[Material to process]
• • •
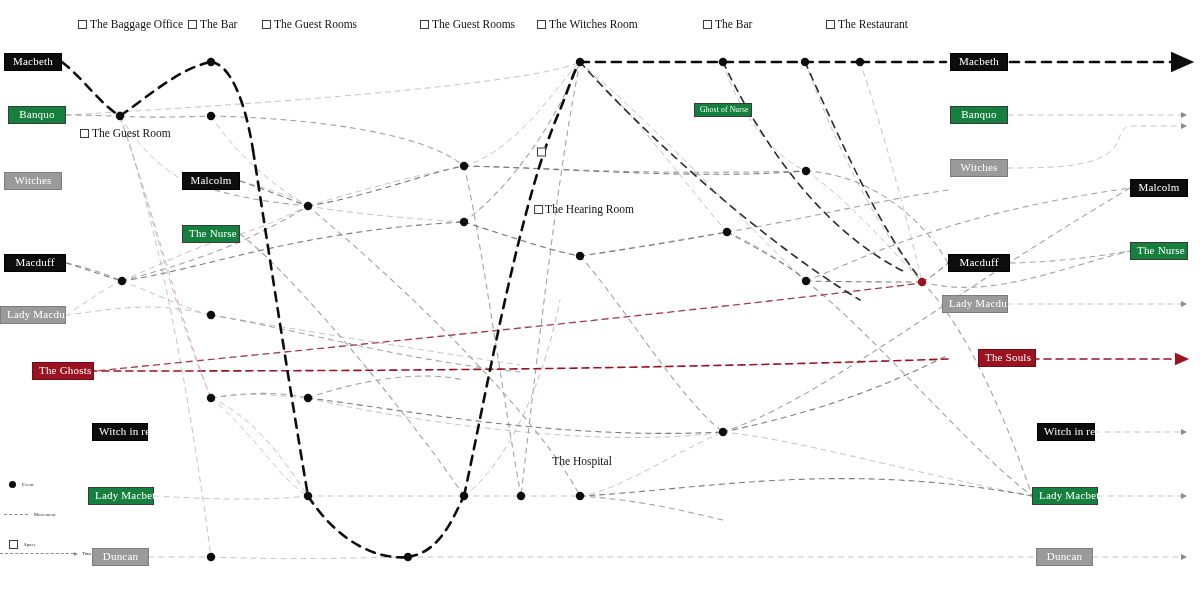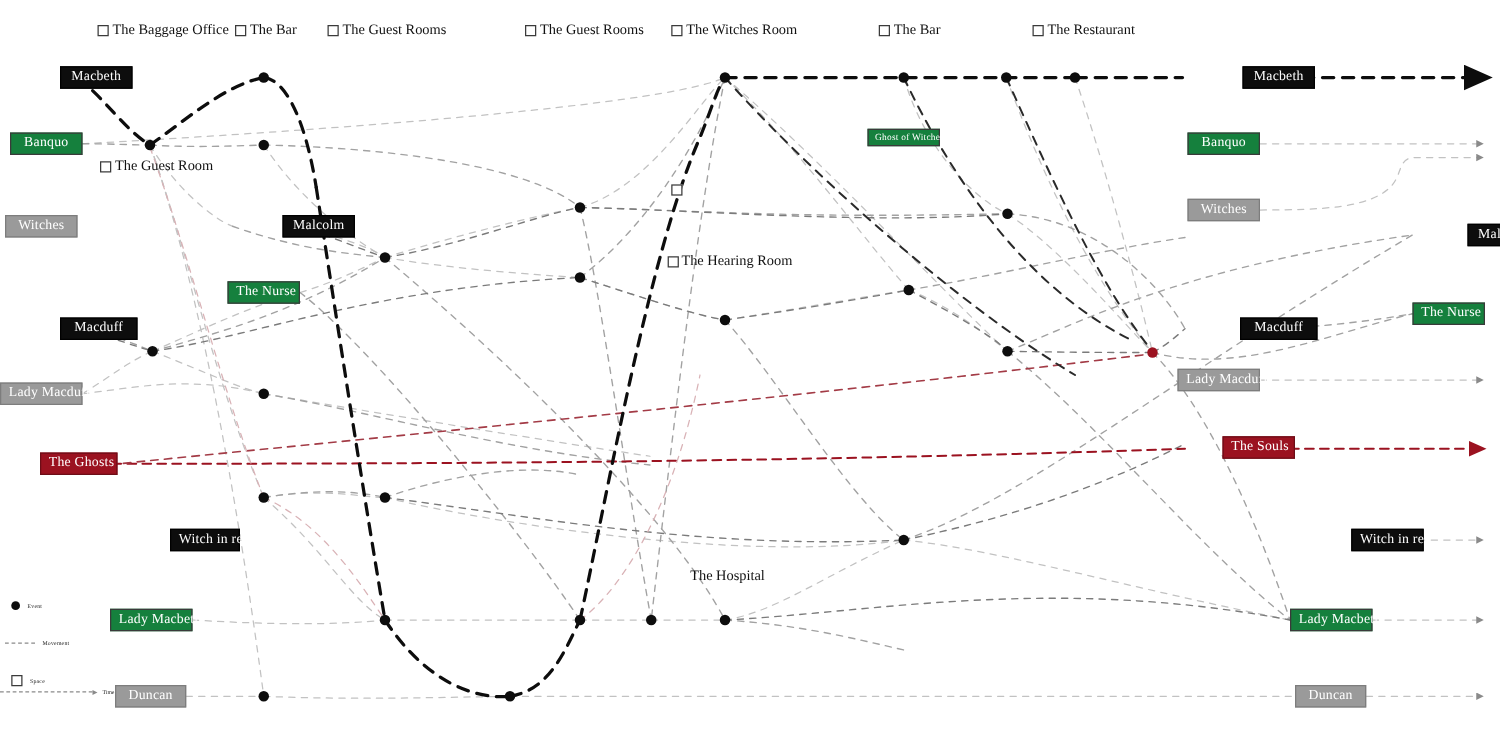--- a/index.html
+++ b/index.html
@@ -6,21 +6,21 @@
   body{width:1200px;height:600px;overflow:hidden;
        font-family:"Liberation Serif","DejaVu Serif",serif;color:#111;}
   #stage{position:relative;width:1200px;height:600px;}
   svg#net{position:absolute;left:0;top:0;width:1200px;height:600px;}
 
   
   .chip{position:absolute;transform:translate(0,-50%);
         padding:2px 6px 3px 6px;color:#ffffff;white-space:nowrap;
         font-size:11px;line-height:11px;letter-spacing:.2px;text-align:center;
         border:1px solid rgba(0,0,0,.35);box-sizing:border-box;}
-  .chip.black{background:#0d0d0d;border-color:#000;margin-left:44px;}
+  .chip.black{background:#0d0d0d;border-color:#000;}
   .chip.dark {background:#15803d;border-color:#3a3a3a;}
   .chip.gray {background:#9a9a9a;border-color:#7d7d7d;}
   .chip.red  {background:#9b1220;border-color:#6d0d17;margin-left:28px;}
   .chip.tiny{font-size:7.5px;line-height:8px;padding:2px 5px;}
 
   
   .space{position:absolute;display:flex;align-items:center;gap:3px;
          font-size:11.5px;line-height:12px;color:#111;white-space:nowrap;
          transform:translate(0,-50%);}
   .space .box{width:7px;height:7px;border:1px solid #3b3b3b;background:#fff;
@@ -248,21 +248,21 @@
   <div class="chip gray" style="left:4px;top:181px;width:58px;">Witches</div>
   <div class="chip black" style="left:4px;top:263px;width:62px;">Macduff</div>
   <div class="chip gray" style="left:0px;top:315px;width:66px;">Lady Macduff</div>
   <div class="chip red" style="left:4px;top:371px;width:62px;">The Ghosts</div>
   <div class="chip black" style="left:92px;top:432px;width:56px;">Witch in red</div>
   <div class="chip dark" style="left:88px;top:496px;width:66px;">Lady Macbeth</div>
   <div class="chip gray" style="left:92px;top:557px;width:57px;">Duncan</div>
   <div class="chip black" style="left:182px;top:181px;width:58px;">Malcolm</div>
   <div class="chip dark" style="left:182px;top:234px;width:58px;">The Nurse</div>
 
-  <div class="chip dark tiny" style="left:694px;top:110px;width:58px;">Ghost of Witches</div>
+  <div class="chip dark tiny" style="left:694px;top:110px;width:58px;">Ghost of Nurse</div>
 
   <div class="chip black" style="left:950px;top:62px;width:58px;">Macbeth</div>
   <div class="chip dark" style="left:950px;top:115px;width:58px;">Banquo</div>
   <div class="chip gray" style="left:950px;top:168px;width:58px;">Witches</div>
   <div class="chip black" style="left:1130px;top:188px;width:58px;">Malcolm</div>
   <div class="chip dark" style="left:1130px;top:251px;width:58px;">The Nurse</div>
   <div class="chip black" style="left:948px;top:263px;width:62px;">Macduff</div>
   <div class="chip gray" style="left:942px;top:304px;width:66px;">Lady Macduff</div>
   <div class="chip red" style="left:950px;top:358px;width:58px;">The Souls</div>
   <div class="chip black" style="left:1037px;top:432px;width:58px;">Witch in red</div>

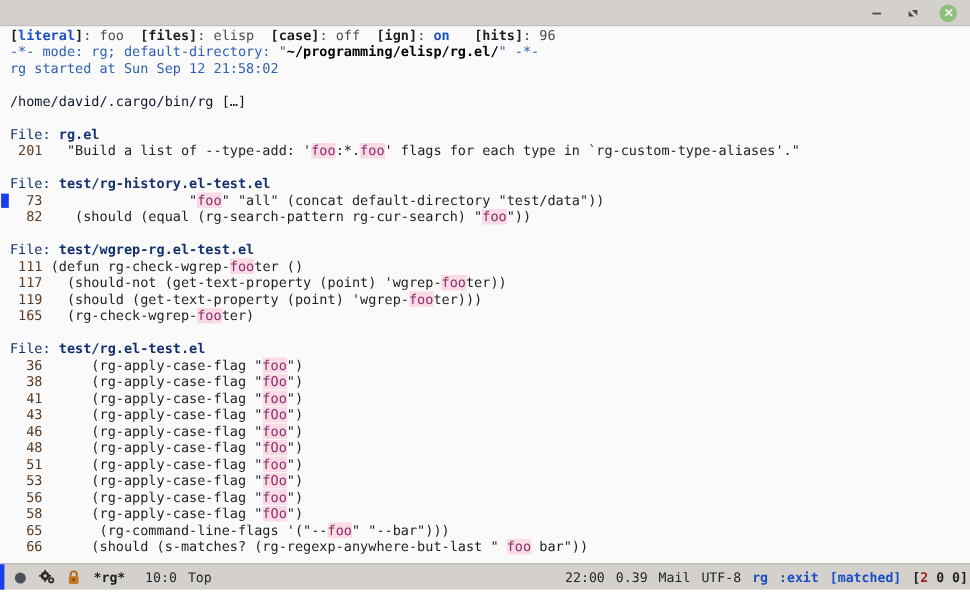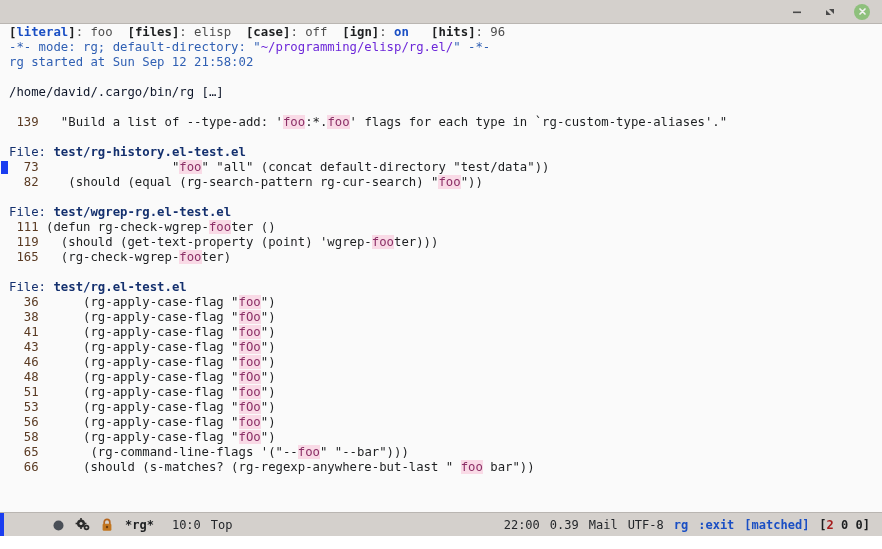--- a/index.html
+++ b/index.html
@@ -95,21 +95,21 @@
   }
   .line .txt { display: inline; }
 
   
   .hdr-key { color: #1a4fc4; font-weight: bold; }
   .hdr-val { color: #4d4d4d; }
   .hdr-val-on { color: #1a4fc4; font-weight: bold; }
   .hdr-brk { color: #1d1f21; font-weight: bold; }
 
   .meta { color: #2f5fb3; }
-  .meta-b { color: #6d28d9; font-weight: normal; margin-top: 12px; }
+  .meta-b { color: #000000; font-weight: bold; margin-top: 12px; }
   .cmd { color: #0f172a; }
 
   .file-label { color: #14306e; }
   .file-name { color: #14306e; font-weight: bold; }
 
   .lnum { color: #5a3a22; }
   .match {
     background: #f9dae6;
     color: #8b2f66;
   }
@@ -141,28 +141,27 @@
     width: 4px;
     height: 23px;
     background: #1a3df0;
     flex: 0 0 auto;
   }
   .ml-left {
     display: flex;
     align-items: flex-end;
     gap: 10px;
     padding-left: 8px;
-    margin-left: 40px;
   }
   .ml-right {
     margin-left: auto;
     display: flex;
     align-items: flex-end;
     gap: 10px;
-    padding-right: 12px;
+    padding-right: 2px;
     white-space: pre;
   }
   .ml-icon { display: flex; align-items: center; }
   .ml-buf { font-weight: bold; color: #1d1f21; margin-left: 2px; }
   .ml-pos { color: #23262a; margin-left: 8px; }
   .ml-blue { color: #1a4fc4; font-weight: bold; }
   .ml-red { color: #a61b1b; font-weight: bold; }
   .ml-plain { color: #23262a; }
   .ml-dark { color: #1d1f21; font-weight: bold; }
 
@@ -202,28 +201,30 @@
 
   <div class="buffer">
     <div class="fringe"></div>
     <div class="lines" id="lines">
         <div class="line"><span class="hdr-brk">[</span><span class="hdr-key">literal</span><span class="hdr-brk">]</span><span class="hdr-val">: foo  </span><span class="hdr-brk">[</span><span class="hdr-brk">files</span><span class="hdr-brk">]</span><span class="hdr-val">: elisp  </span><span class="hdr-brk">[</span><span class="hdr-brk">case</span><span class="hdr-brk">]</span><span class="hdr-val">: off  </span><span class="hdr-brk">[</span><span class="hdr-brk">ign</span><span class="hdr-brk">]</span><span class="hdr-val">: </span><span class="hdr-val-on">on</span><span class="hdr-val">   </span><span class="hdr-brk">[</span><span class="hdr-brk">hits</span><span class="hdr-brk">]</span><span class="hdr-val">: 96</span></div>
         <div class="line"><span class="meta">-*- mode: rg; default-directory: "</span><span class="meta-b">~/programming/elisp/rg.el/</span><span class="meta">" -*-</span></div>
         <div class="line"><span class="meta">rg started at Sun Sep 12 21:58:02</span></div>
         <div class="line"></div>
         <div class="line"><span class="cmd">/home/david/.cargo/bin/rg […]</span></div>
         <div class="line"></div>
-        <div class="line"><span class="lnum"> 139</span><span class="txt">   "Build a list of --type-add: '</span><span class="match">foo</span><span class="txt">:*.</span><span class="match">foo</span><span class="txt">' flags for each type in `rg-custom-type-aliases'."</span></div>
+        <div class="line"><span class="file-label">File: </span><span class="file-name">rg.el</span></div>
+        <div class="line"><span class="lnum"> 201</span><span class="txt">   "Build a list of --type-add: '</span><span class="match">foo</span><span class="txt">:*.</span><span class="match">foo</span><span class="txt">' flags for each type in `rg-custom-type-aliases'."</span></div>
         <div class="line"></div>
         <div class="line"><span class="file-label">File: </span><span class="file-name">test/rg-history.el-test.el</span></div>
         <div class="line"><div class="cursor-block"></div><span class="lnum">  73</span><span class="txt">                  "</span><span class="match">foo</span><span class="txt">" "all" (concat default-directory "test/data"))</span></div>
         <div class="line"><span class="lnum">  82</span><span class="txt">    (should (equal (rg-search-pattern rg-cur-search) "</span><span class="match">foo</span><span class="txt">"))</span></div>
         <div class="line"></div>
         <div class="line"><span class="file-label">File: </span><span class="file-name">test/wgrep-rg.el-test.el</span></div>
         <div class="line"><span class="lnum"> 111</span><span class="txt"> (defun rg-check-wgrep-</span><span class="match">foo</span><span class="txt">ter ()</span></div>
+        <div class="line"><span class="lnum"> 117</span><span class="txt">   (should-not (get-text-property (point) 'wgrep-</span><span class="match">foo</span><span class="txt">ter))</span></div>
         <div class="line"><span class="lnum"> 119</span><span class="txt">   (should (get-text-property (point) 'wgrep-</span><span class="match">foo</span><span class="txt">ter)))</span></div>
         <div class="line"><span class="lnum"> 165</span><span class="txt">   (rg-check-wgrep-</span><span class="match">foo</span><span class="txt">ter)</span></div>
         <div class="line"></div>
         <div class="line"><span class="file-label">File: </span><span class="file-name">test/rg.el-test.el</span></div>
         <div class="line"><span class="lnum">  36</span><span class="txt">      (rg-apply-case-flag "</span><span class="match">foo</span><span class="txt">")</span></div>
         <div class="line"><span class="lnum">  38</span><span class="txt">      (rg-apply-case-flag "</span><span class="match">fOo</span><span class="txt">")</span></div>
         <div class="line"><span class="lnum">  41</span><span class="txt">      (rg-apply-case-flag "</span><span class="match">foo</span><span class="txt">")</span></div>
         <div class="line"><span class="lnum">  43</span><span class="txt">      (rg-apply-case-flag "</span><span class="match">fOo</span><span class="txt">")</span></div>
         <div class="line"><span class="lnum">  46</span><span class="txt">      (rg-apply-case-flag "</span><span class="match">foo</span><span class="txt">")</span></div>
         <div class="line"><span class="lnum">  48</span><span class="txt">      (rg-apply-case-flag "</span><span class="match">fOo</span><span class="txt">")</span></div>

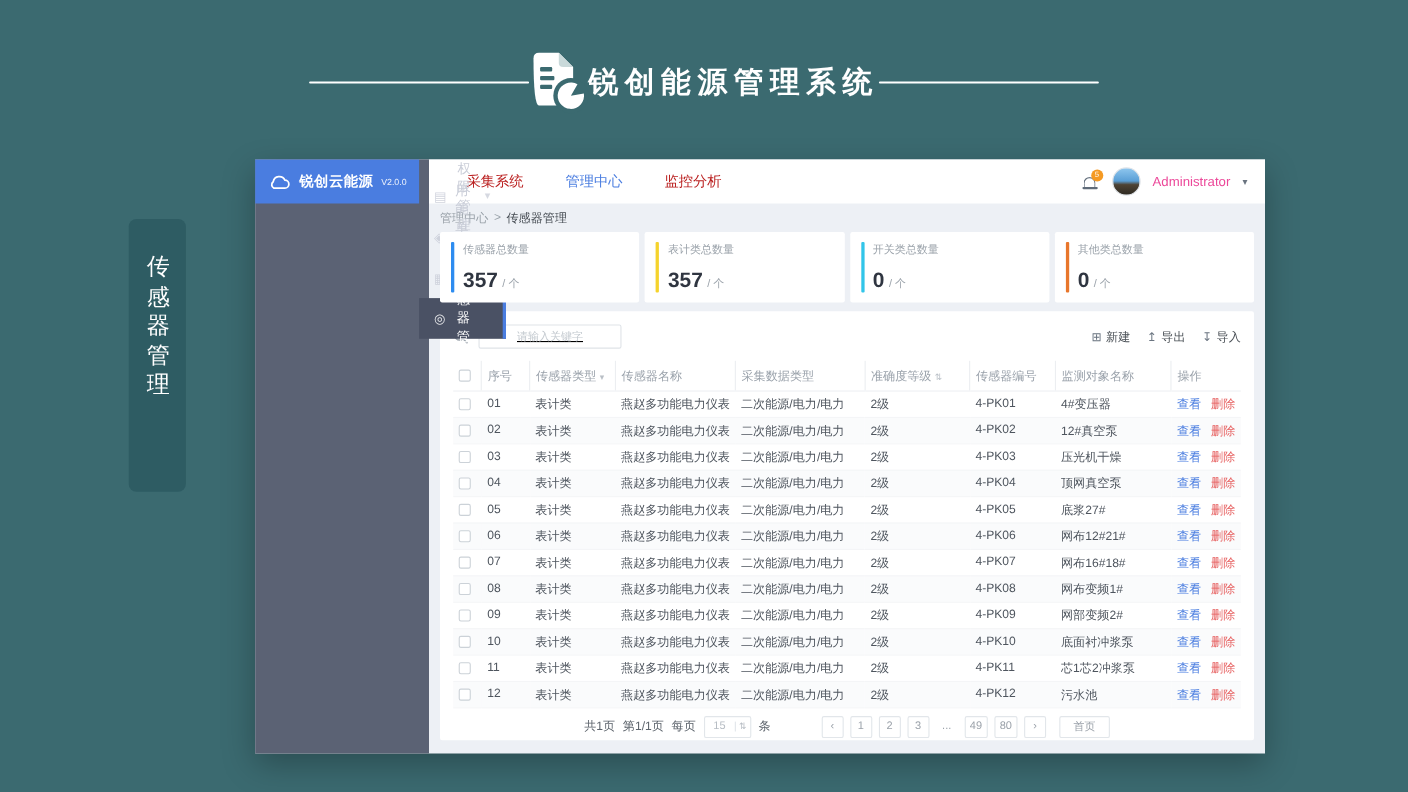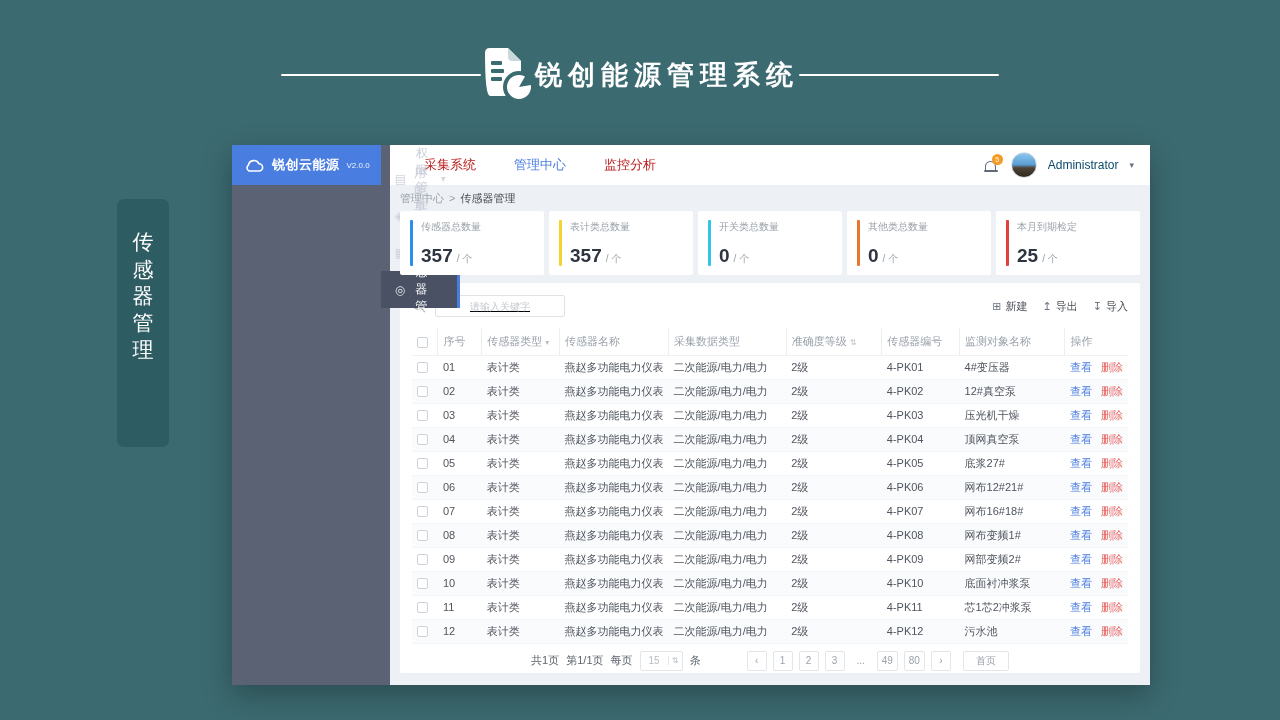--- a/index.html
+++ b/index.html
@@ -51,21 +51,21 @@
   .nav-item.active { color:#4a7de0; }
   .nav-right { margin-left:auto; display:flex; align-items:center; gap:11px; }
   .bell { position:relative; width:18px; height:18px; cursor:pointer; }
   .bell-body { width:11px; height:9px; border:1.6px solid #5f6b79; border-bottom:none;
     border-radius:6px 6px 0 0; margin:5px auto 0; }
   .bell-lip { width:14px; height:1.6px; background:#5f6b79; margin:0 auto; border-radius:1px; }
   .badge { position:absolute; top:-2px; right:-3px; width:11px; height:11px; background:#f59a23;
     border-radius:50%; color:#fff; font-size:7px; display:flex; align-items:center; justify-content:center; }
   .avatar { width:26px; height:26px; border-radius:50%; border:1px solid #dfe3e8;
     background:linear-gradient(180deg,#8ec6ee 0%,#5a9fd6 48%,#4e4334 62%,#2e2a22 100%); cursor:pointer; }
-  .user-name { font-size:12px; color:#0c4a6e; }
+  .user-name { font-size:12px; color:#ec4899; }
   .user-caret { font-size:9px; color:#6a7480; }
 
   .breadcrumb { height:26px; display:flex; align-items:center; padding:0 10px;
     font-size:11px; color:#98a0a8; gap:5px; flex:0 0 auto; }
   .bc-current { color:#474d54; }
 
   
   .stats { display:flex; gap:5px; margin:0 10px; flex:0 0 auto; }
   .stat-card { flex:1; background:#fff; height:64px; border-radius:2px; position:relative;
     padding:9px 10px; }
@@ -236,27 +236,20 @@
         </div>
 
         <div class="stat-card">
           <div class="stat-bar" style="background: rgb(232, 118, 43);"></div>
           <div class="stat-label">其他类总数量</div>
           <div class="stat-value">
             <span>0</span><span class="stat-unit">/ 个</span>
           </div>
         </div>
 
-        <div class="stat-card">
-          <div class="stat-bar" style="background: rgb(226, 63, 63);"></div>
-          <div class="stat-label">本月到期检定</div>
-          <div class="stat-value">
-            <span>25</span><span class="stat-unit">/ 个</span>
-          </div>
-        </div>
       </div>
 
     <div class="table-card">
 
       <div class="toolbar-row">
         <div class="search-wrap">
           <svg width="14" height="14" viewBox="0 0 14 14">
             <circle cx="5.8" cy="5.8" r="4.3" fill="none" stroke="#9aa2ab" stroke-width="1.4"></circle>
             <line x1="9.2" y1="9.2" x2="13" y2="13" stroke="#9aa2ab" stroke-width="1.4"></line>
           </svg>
• • •
Go through the material and select each line with the string "type" in it.

-        <div class="line"><span class="lnum"> 139</span><span class="txt">   "Build a list of --type-add: '</span><span class="match">foo</span><span class="txt">:*.</span><span class="match">foo</span><span class="txt">' flags for each type in `rg-custom-type-aliases'."</span></div>
+        <div class="line"><span class="lnum"> 201</span><span class="txt">   "Build a list of --type-add: '</span><span class="match">foo</span><span class="txt">:*.</span><span class="match">foo</span><span class="txt">' flags for each type in `rg-custom-type-aliases'."</span></div>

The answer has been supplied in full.